After looking around the area for a while, I re-found it, between a pair of rocks in a difficult-to-access back corner, under a Phoenix palm with anger management issues (read: they have thorns), and after some lunging on both sides, some hiding on the snake's part, and me getting some stabs in the forehead from forgetting the palm was there, I managed to grab the snake by the tail. Whereupon it bit me on the opposite hand (drawing blood!). And then I carried it outside while it squirmed around some more. It calmed down somewhat once we actually got outdoors, and I started walking faster. Eventually we wound up behind one of the (currently unused) greenhouses in the back.

And then I wanted to get a picture, because everytime anything even remotely interesting happens at work now, I think, ooh, the blog! and take pictures of whatever it is, but of course I couldn't let go of it because then it would get away before I got the camera ready to go. So I'm still holding the snake by the tail in my right hand, and I'm getting the camera out of my pocket with my left hand, and I start to go through the various one-handed button-presses required to turn it on and get in a mode that will focus properly. Then mere moments before I'm ready, the snake, sensing an opportunity, reaches back and bites me on the knuckle, causing me to forget myself and reflexively whip my hand backward, flinging the snake into the back wall of the greenhouse, where it bounced off and slithered away without missing a beat, like that kind of thing happens to it all the time.

Later, when I tell Younger Co-Worker about this, her first suggestion was that I was supposed to have killed the snake (step on its head or something). Which seemed a little harsh, and which literally would never have occurred to me. (I like snakes. Especially garter snakes, which I think are adorable.) I told her so, and her second suggestion was, well and also if you're going to pick it up, you should grab them right behind the head, so they can't reach around and bite you like that.

And I was like, oh yeah. I knew that, once. It's amazing what useful information you can forget that you know.


2 comments:

Aiyana said...

I could deal with all of them, except the millipede and snake. It's just so childish, but I still get ill just looking at them, and I'm old!
Aiyana

Anonymous said...

One morning we had just opened up the garden center, and there was an ENORMOUS snapping turtle out by the annual racks. It was just me, the brand new employee, and the manager, who I thought was pretty tough. So I went to get her, and she jumped UP ON THE TABLE, like those cartoons when the 1950's housewife sees a mouse!

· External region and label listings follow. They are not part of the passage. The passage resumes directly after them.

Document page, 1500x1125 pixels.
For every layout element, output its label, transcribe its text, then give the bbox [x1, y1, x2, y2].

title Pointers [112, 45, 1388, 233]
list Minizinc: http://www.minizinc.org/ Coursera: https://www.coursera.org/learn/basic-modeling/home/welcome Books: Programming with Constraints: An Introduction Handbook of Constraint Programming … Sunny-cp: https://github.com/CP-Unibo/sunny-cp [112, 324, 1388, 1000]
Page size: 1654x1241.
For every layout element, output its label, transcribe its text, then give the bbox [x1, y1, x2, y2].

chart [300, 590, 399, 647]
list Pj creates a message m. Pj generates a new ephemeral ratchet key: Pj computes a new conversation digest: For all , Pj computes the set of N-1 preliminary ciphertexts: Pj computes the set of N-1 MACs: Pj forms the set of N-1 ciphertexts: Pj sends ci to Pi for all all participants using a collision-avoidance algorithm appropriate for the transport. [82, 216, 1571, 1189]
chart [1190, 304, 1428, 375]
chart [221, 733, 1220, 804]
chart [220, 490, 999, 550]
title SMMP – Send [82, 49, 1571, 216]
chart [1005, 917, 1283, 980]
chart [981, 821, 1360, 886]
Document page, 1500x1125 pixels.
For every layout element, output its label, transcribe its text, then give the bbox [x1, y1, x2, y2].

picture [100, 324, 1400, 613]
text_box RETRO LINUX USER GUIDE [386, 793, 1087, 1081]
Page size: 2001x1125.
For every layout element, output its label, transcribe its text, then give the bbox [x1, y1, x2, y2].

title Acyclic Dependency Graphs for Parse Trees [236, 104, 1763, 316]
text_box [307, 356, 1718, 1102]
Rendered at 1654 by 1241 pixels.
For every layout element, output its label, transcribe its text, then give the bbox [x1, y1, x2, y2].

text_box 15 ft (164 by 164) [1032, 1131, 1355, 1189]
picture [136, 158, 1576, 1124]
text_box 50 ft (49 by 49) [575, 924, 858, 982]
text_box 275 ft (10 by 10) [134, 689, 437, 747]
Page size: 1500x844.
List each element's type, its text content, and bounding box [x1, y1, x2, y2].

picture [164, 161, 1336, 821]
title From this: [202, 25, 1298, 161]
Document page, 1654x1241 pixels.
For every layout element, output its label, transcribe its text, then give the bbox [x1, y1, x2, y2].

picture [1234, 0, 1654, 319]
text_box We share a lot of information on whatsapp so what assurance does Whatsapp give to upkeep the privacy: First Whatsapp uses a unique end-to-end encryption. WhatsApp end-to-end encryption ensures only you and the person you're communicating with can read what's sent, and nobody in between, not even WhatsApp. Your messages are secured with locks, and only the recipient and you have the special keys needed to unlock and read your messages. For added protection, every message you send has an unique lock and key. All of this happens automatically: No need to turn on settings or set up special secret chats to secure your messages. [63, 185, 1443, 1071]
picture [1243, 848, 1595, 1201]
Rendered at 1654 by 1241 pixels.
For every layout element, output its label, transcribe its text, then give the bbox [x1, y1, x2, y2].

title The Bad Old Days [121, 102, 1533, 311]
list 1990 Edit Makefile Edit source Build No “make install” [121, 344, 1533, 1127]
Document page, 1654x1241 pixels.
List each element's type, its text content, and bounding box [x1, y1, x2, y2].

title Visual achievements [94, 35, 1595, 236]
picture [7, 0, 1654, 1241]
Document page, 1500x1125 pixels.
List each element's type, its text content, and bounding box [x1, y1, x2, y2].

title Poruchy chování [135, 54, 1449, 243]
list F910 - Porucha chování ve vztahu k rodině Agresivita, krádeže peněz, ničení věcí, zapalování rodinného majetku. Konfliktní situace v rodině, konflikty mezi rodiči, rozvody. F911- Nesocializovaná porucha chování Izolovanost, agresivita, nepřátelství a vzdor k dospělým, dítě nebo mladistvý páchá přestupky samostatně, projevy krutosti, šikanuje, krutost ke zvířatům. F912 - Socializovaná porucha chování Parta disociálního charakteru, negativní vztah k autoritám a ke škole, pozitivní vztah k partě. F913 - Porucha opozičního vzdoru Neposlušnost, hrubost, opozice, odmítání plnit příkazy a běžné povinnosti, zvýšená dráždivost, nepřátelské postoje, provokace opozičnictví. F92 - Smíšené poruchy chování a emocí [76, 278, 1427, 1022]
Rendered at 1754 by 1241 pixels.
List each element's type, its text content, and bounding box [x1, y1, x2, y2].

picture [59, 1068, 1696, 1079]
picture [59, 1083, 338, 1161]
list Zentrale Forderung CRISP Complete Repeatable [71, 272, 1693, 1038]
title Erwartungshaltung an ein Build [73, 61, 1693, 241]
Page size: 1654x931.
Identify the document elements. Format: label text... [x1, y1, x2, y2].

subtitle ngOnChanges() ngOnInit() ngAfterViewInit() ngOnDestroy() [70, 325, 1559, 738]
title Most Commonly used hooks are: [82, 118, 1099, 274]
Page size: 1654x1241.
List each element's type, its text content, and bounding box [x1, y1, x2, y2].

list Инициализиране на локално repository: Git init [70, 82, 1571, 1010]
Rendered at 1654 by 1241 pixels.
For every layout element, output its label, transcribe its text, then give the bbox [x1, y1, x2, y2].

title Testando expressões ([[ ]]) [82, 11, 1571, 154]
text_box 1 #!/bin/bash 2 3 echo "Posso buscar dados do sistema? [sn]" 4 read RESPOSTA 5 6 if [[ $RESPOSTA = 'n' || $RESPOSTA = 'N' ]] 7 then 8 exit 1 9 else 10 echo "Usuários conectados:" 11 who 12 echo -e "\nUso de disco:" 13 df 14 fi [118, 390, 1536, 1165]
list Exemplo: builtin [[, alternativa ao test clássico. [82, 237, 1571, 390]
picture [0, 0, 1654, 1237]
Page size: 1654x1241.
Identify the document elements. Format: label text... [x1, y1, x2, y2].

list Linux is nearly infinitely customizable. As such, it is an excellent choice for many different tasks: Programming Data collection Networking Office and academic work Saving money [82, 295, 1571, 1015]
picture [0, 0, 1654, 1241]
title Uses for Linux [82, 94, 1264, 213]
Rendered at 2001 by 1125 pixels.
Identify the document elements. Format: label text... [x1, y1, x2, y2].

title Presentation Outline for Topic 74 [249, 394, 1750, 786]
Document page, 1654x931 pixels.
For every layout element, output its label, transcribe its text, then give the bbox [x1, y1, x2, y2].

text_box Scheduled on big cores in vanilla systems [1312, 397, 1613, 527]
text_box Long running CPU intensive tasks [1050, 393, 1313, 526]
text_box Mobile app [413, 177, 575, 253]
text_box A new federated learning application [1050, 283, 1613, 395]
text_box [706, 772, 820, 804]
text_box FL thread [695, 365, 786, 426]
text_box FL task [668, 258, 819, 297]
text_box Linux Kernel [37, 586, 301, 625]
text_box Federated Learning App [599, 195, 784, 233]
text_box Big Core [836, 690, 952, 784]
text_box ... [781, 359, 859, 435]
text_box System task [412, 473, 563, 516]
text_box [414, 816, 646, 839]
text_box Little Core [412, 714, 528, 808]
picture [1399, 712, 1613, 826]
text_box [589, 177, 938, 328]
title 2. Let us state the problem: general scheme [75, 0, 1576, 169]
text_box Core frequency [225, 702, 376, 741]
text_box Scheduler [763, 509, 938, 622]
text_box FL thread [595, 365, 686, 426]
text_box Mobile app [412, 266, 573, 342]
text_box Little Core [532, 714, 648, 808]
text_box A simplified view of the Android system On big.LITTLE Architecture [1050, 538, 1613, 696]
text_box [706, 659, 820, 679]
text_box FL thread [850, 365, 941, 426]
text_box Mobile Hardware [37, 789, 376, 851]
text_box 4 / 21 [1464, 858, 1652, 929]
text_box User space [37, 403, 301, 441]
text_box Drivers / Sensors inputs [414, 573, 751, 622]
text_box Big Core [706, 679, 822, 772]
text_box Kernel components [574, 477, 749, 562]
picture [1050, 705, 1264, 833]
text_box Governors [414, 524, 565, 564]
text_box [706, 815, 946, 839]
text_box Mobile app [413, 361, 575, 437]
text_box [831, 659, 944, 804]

So obviously manager wasn't going to help much. We got some long handled tools and the biggest nursery pot we had and eventually got the darn thing trapped under the pot with a rock on top. Have you ever seen a snapping turtle whip its head around and lunge at you? It's scary.

Then we called animal control. They took it away, and told us how to pick one up next time, reminding us to wear really heavy leather gloves and grab it between the front and back legs. Yeah, right.

Now, the worst thing I have to deal with is an occasional snail. But there is one client who's had gigantic cockroaches jump out of her plants at me a couple of times (ewww).